The imperative of climate change mitigation and facilitating the energy transition have become an abiding passion of me and my colleagues. These are enormous global and inter-generational challenges that are of a humbling scale seen from our focused practice of just over 40 professionals worldwide. Therefore, our team is focused on providing strategic and tactical advisory services to industry clients navigating the opportunities and challenges of the energy transition, and deep industry economic, commercial, and financial expertise to counsel and clients engaged in investment and commercial disputes about stranded or impaired assets, projects, and/or contracts. In so doing, we apply the depth of our industry experience across the energy supply chain, from the production and commercialisation of conventional and clean fuels to the generation, transmission, and sale of conventional power generation, renewable energy, and electricity storage products.
To what extent are post-pandemic energy transition initiatives “too much, too soon”, and why?
Seen from my home in Washington, DC, as well as from the entirety of my international experience, this is a politically delicate question. While the risk and apparent mounting impacts of climate change require that we all manage the energy transition with urgency, it is also true that extreme haste can produce ineffective and/or counterproductive results in terms of both GHG emissions and socio-economic impacts. This is because energy transition policies and strategies need to be realistic and pragmatic about maintaining adequate energy supply in the most economically and environmentally efficient way possible. When climate aspirations run to quickly ahead of these realities, for example, by seeking to ban or defund all fossil fuels before renewable energy and storage technologies can pick the slack, the results can be quite dire in terms of increasing GHG-intensive coal consumption at the expense of cleaner fuels, increasing GHG emissions, driving up energy prices to industries and households, stimulating inflation, and diminishing economic growth. In my view, maximising the velocity of the energy transition to clean fuels and renewable energy will require that countries and companies pursue a strategic approach that is pragmatic, well-sequenced and firmly grounded in the realities of energy economics, investment, finance, and operations. Such an approach would maximise the availability of affordable clean energy supply throughout the process and phase out the most GHG-intensive energy supplies in a sequenced approach after clean energy supplies are ready to maintain reliable, affordable supply.
As chair and managing director of BRG’s energy and climate practice, how are you looking to further build the firm’s offering in these areas over the next couple of years?

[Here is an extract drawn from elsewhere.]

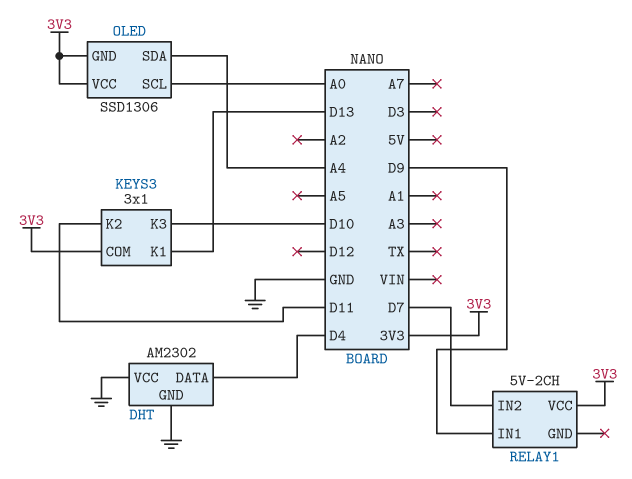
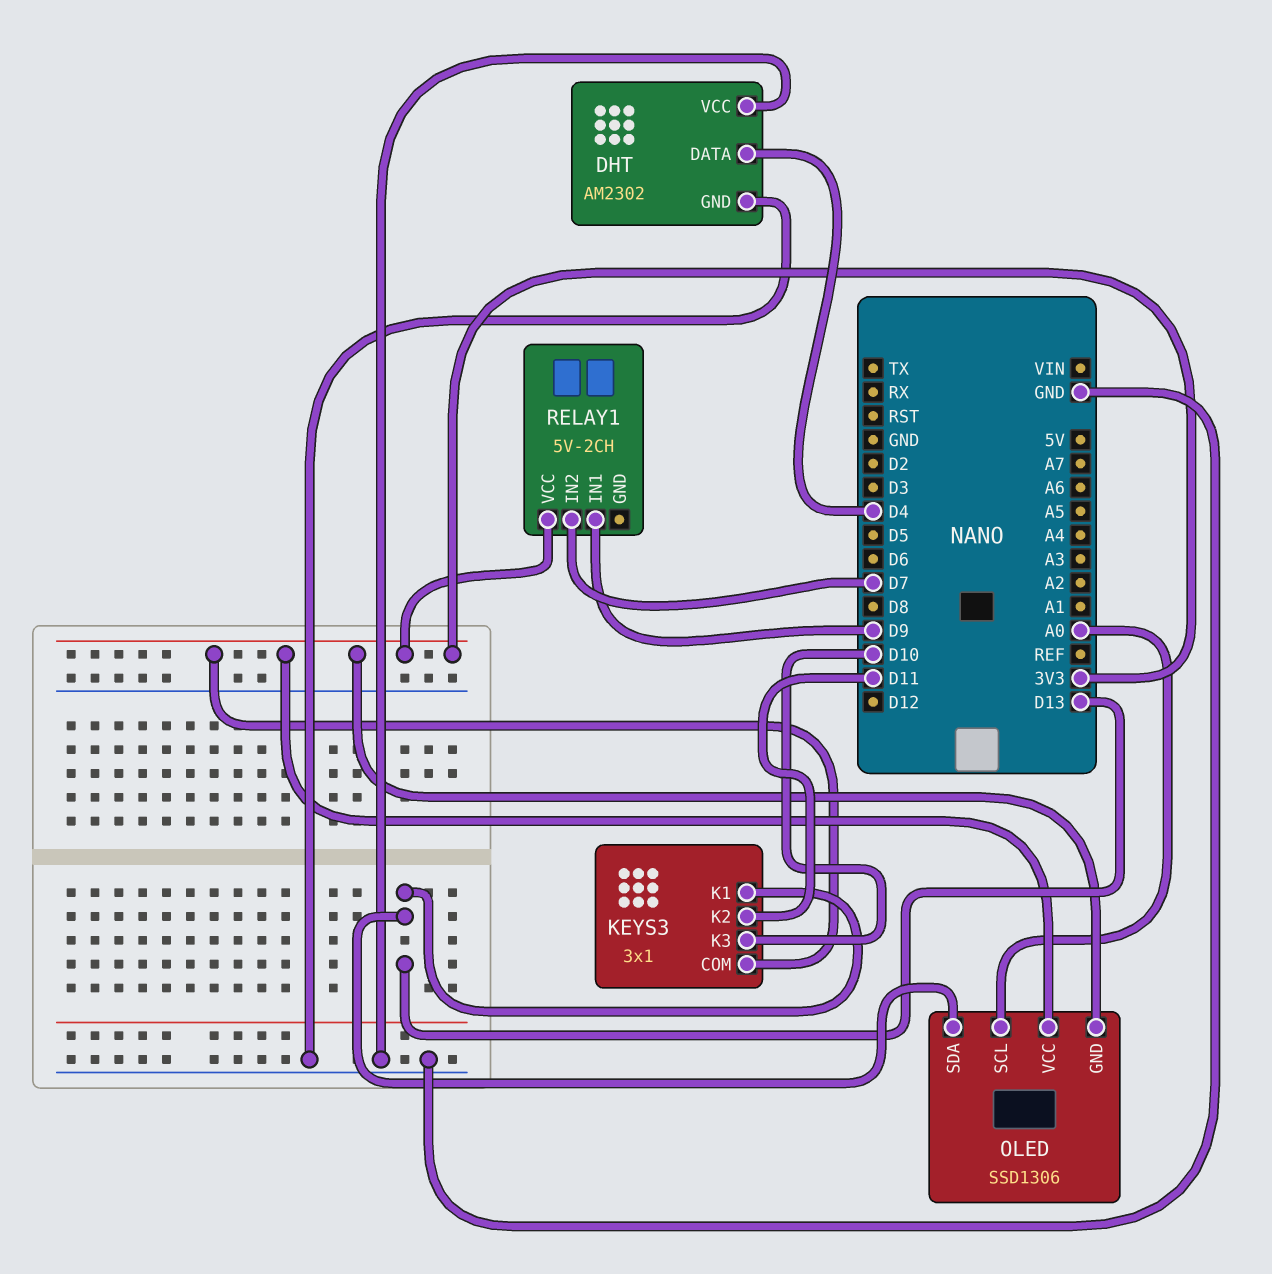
OLED pin SDA: A4 -> D13

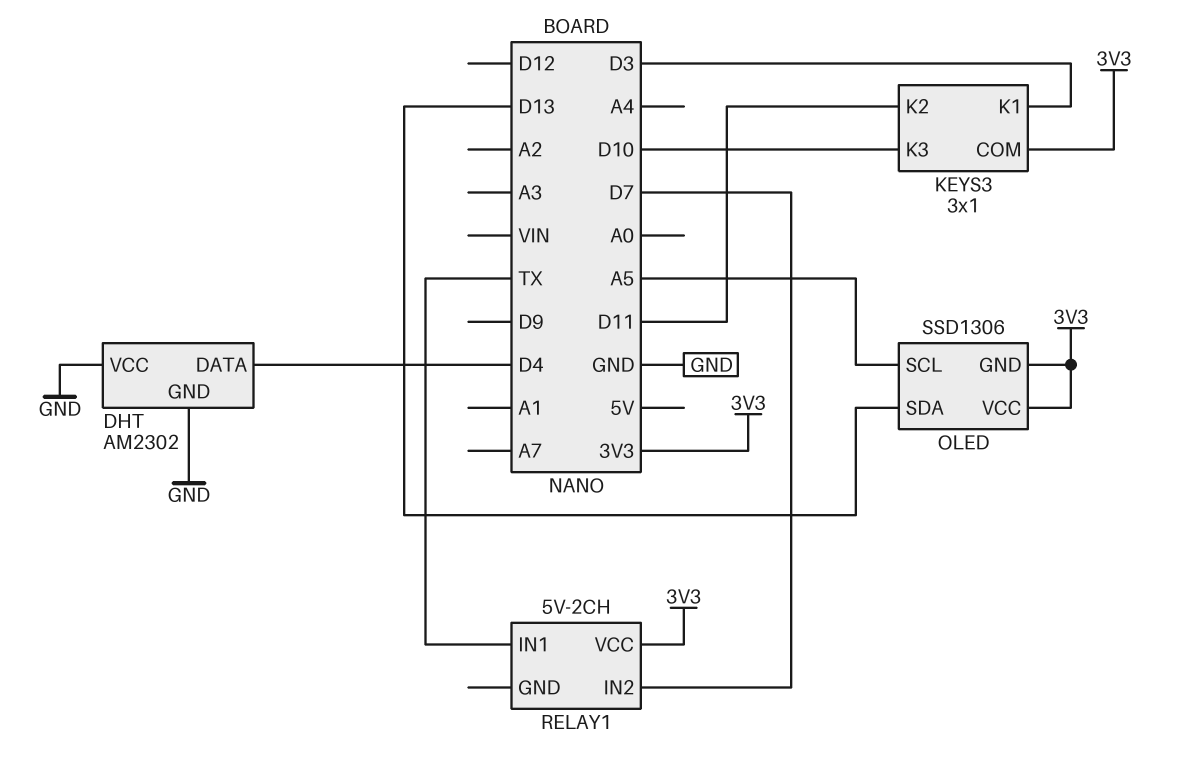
KEYS3 pin K1: D13 -> D3
OLED pin SCL: A0 -> A5
RELAY1 pin IN1: D9 -> TX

Our practice is proud of what we have built so far and looking forward to enhancing and deepening our work and capabilities in clean fuels, renewable energy, and energy storage above all. We intend to expand our strategic, transactional, and commercial advisory services in these areas. We also aim to expand our dispute resolution work in relation to stranded or impaired assets, projects, and/or contracts that may result from the energy transition. In doing these things, we expect to expand our team’s overall size, range of expertise, and international footprint quite substantially.